What you should do – The entries below need to be written out exactly, with no pictures included.
:: Given information ::
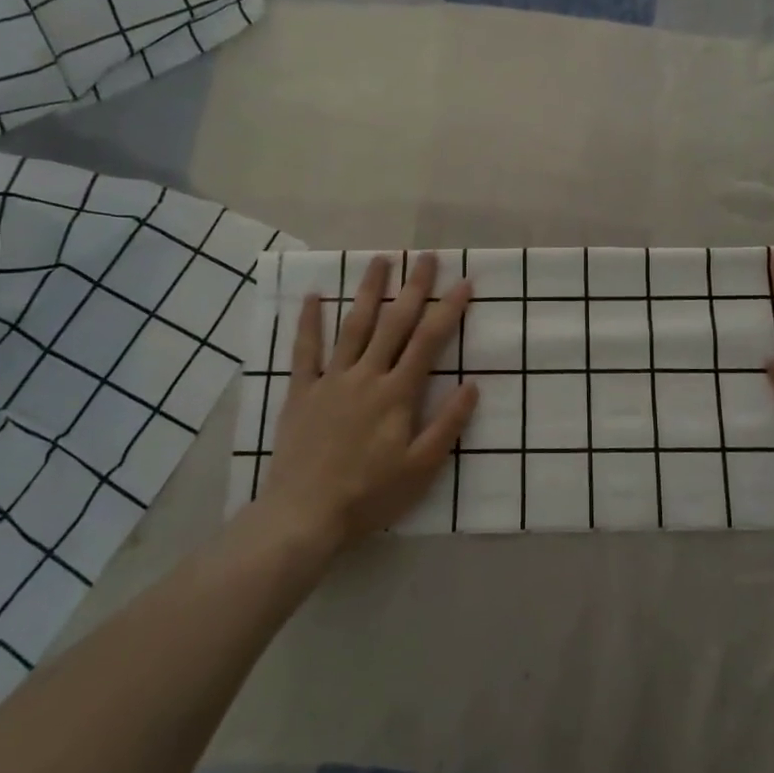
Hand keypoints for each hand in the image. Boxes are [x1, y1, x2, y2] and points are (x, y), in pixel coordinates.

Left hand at [257, 252, 476, 549]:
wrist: (304, 515)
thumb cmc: (369, 495)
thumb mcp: (421, 468)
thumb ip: (447, 425)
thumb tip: (472, 385)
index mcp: (397, 394)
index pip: (428, 341)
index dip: (448, 310)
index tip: (464, 282)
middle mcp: (366, 376)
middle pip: (394, 323)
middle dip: (413, 288)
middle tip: (426, 257)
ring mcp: (331, 381)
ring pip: (353, 327)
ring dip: (368, 292)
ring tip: (380, 260)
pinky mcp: (301, 392)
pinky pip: (305, 350)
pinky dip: (308, 321)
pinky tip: (312, 295)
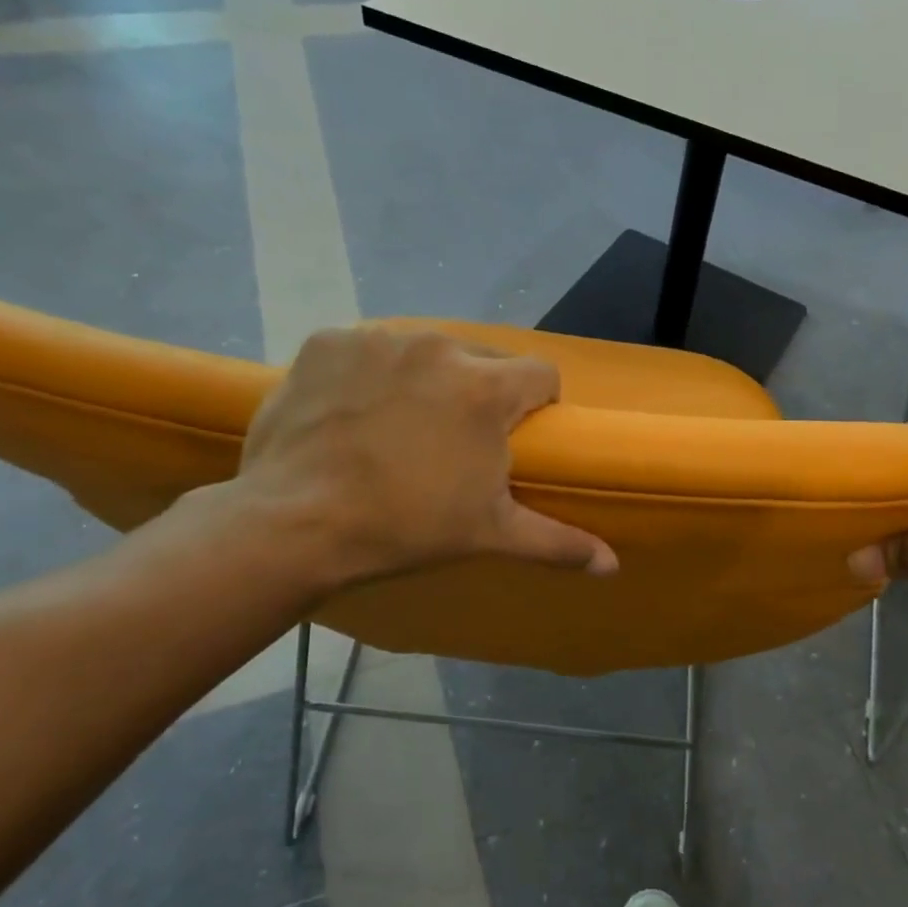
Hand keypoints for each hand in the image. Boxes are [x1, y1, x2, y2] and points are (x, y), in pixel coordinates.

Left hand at [230, 327, 617, 593]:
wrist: (294, 525)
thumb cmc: (405, 527)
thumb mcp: (489, 535)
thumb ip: (558, 543)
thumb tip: (613, 568)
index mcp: (486, 387)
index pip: (542, 373)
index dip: (538, 404)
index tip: (517, 436)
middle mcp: (438, 346)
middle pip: (483, 358)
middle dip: (480, 391)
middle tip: (455, 439)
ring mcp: (378, 339)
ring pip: (425, 350)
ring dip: (426, 379)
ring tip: (399, 427)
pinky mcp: (328, 341)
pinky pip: (367, 349)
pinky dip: (369, 373)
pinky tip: (352, 413)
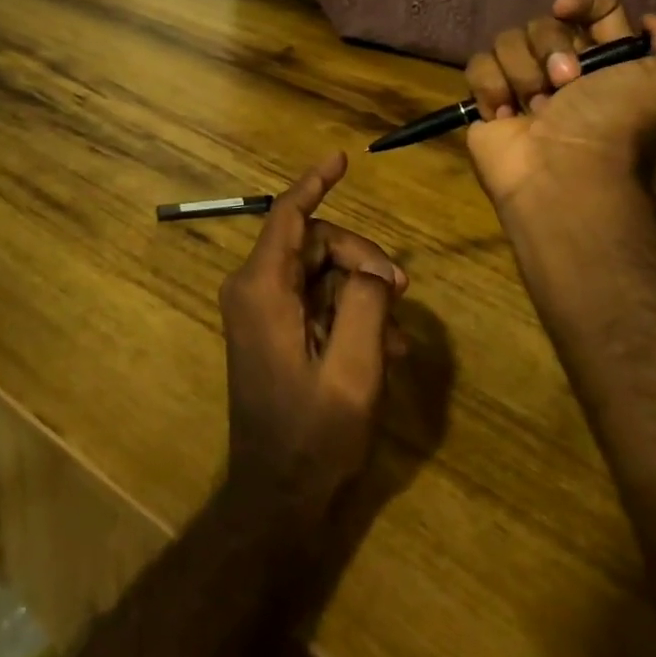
:::
Written reply –
Hand keypoints for each hand in the image. Boxes are [x1, y1, x2, y2] and points are (x, y), in pixel coordinates.

Left hand at [257, 252, 476, 549]:
wrist: (304, 515)
thumb cmc: (369, 495)
thumb mcp: (421, 468)
thumb ip: (447, 425)
thumb tip: (472, 385)
index mcp: (397, 394)
index pip: (428, 341)
index dip: (448, 310)
index tip: (464, 282)
middle mcp: (366, 376)
middle pip: (394, 323)
middle dip: (413, 288)
middle tip: (426, 257)
ring mcp: (331, 381)
ring pip: (353, 327)
ring dip: (368, 292)
ring tip: (380, 260)
pinky mcp: (301, 392)
pinky pip: (305, 350)
pinky dip: (308, 321)
pinky tip: (312, 295)
Hand keypoints for each hand in the image. Boxes are [x1, y1, x2, y2] and points are (x, y), in pixel coordinates.

Left hand at [230, 327, 617, 593]:
wrist: (294, 525)
thumb cmc: (405, 527)
thumb mcp: (489, 535)
thumb ip: (558, 543)
thumb tip: (613, 568)
index mcp: (486, 387)
index pip: (542, 373)
index dip: (538, 404)
index tip: (517, 436)
middle mcp: (438, 346)
middle pip: (483, 358)
middle dip: (480, 391)
middle tip: (455, 439)
ring mcp: (378, 339)
ring pip: (425, 350)
ring dip: (426, 379)
ring tip: (399, 427)
pinky mcp: (328, 341)
pinky pip: (367, 349)
pinky dip: (369, 373)
pinky tip: (352, 413)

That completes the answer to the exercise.